◆ WORK TO BE COMPLETED: Throughout the records below, find each line holding "lines" and copy it.

Records excerpted from a collection:

=-=-=

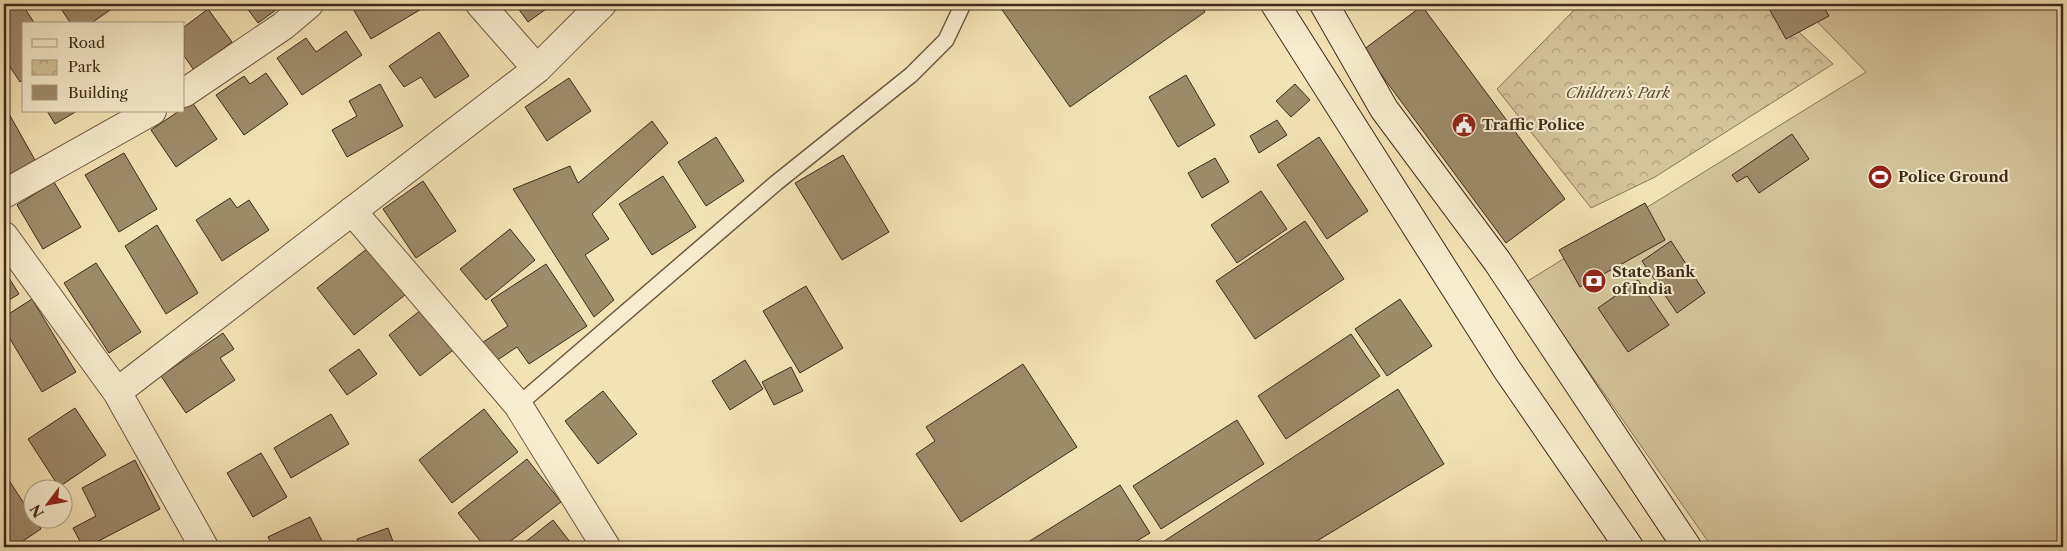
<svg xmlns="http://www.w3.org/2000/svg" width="2067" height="551" viewBox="0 0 2067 551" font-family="'Libre Caslon Text',serif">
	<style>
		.park { fill: url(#park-crowns); stroke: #8a785a }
		.garden { fill: #d4c49a; stroke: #8a785a }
		.building { fill: #9d8b6a; stroke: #3f2b1a }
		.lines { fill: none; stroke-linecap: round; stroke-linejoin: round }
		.lane-casing { stroke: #6c5940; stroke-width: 18 }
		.street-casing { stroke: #6c5940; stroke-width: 30 }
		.secondary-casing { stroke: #3f2b1a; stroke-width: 30 }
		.lane { stroke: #f7edce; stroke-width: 15 }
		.street { stroke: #f7edce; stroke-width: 28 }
		.secondary { stroke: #f7edce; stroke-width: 28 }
		.labels { text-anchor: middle; stroke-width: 4; stroke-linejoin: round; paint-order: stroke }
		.park-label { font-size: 15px; font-style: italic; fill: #5d4a34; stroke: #f7edce }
		.poi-label { font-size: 15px; font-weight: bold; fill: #3f2b1a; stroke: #f7edce; text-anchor: start }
	</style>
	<defs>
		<pattern id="park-crowns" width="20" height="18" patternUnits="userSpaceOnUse" patternTransform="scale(1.25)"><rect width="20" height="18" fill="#d4c49a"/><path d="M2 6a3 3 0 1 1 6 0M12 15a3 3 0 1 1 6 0" fill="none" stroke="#ad9f7d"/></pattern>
	</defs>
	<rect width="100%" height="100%" fill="#f3e3b4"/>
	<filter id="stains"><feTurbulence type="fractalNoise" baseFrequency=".004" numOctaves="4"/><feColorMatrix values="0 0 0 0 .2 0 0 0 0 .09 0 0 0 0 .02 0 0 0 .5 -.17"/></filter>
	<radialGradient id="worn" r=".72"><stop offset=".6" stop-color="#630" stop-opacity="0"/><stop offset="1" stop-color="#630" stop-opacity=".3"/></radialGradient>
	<path class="park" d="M 1580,4 L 1769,4 L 1833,64 L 1655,177 L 1591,208 L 1497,89 Z"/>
	<path class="garden" d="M 1800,4 L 2063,4 L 2063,547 L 1712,547 L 1526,282 L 1866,72 Z"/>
	<path class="building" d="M 9,4 L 22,4 L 35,24 L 24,24 L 24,79 L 20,82 L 4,58 L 4,7 Z
		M 58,4 L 110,4 L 113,8 L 90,24 L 71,24 Z
		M 244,4 L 284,4 L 258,23 Z
		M 363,4 L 420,4 L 423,8 L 371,39 L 353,9 Z
		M 515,4 L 553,4 L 528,22 Z
		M 998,4 L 1200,4 L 1205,12 L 1070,107 Z
		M 1769,4 L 1822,4 L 1829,16 L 1786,39 L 1767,5 Z
		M 1422,6 L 1565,199 L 1506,243 L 1363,50 Z
		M 208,9 L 232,42 L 194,70 L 184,56 L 184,27 Z
		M 346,31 L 362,55 L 302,95 L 277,58 L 306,38 L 316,52 Z
		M 439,32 L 469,76 L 435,98 L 421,77 L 404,87 L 389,66 Z
		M 266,73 L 288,104 L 244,135 L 216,95 L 244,76 L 250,84 Z
		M 1186,75 L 1215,125 L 1178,147 L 1149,97 Z
		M 569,78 L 591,111 L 547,141 L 525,107 Z
		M 380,84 L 403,126 L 347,157 L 332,130 L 357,116 L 349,101 Z
		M 1295,84 L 1310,100 L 1291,117 L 1276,101 Z
		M 192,102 L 217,139 L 176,167 L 151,130 L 179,111 L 184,111 L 184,108 Z
		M 4,105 L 35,160 L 4,178 Z
		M 47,111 L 77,111 L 55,124 Z
		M 1277,120 L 1287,135 L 1259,153 L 1250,136 Z
		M 652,121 L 668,143 L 592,214 L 609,239 L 585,255 L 614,300 L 594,317 L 513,189 L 570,166 L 578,183 Z
		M 1792,134 L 1809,159 L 1759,193 L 1747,176 L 1737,182 L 1732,175 Z
		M 716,137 L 744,181 L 706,206 L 678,162 Z
		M 1319,137 L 1368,211 L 1327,239 L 1277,165 Z
		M 124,153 L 157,209 L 119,232 L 85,175 Z
		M 843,155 L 889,232 L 842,260 L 795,183 Z
		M 1215,158 L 1229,182 L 1202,198 L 1188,173 Z
		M 663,176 L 696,227 L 652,255 L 619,204 Z
		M 423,181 L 456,231 L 416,258 L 383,209 Z
		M 54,182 L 81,227 L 43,249 L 17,205 Z
		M 1261,191 L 1287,229 L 1237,263 L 1211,225 Z
		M 230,198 L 237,208 L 249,200 L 269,230 L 222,261 L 196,220 Z
		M 1645,203 L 1665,240 L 1580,287 L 1559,250 Z
		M 1305,221 L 1344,279 L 1255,339 L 1216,281 Z
		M 157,225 L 198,293 L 166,314 L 125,246 Z
		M 510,229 L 535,260 L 486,300 L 460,269 Z
		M 1671,241 L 1705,293 L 1677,313 L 1642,261 Z
		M 368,248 L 405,295 L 354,335 L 317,288 Z
		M 96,263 L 141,332 L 109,353 L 64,283 Z
		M 546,264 L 587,326 L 529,364 L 517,347 L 493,363 L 480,344 L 508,326 L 491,300 Z
		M 4,270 L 19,294 L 4,303 Z
		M 1638,280 L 1669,325 L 1628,352 L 1598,308 Z
		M 806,286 L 843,348 L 800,373 L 763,311 Z
		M 32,299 L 76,372 L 42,392 L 4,329 L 4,317 Z
		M 1400,299 L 1432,346 L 1387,376 L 1355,329 Z
		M 430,303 L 461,344 L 420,376 L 389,335 Z
		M 223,333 L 234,349 L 220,358 L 235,380 L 186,413 L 161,376 Z
		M 1351,334 L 1380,376 L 1286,439 L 1258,396 Z
		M 359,349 L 377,374 L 347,395 L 329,370 Z
		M 745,360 L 763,389 L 730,410 L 712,381 Z
		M 1023,364 L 1077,447 L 961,522 L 916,454 L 935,441 L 926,427 Z
		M 791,367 L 803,391 L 774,405 L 762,382 Z
		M 1398,389 L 1444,464 L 1307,547 L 1155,547 Z
		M 603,391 L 637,434 L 598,464 L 565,421 Z
		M 75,408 L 106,455 L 59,487 L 28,439 Z
		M 484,409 L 518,452 L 452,503 L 419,460 Z
		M 331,414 L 349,444 L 291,478 L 274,448 Z
		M 1237,420 L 1264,464 L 1161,529 L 1133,486 Z
		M 261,453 L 287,497 L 253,517 L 227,473 Z
		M 527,459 L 561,502 L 503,547 L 485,547 L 458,513 Z
		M 135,460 L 160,509 L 87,547 L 83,547 L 73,528 L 96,516 L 82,488 Z
		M 4,473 L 41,529 L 14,547 L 4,547 Z
		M 1120,485 L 1150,533 L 1127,547 L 1020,547 Z
		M 310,517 L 325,547 L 273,547 L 268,537 Z
		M 553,520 L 574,547 L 519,547 Z
		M 388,528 L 395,547 L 360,547 L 357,539 Z"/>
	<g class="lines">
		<defs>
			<path id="lane" d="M 518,405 L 776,183 L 911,75 L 946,40 L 963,4"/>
			<path id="street" d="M 480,4 L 537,69
				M 184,93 L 283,26 L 309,4
				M 4,194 L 152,111
				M 352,211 L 518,405 L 606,547
				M 4,236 L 117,392
				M 204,547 L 117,392 L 537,69 L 602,4"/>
			<path id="secondary" d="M 1275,4 L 1506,368 L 1629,547
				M 1324,4 L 1384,109 L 1497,261 L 1687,547"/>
		</defs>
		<use href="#lane" class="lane-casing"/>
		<use href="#street" class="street-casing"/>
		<use href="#secondary" class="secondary-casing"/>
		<use href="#lane" class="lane"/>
		<use href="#street" class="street"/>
		<use href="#secondary" class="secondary"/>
	</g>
	<defs>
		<symbol id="civic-disc" viewBox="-11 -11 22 22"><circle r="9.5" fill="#8f2418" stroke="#f7edce"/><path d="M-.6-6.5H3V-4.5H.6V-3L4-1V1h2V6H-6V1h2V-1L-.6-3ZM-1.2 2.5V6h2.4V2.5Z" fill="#fff"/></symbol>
		<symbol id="stadium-disc" viewBox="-11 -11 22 22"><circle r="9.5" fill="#8f2418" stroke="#f7edce"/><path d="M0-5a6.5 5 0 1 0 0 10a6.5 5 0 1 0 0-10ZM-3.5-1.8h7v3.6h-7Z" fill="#fff"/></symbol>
		<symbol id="bank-disc" viewBox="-11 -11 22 22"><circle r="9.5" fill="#8f2418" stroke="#f7edce"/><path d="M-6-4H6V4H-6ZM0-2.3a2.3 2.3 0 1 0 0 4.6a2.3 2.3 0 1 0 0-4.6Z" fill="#fff"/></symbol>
	</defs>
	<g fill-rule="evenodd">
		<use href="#civic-disc" x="1450" y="111" width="28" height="28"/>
		<use href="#stadium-disc" x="1866" y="163" width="28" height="28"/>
		<use href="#bank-disc" x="1580" y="267" width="28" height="28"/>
	</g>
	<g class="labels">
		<g class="park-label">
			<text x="1618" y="98">Children's Park</text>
		</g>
		<g class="poi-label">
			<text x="1482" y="130">Traffic Police</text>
			<text x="1898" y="182">Police Ground</text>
			<text x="1612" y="277">State Bank<tspan x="1612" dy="17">of India</tspan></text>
		</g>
	</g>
	<rect width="2067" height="551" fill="none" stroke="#f3e3b4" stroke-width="20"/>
	<rect x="5" y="5" width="2057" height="541" fill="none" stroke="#3f2b1a" stroke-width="2.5"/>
	<rect x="10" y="10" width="2047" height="531" fill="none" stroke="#3f2b1a"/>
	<rect x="22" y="22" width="162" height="90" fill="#f7edce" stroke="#ad9f86"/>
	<rect x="32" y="39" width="25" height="8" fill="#f7edce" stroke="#ad9f86"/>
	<text x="68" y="48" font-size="15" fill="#3f2b1a">Road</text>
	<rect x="32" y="60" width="25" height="15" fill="url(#park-crowns)" stroke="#ad9f86"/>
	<text x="68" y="72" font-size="15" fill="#3f2b1a">Park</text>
	<rect x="32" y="85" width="25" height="15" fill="#9d8b6a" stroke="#ad9f86"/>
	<text x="68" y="98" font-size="15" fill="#3f2b1a">Building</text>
	<g transform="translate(48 504) rotate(238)"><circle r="24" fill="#f7edce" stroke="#ad9f86"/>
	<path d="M0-4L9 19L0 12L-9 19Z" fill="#8f2418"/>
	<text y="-8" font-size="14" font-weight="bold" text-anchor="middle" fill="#3f2b1a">N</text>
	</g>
	<rect width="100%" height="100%" filter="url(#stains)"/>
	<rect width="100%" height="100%" fill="url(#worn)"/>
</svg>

=-=-=

◆ EXERCISE ANSWER:
		.lines { fill: none; stroke-linecap: round; stroke-linejoin: round }
	<g class="lines">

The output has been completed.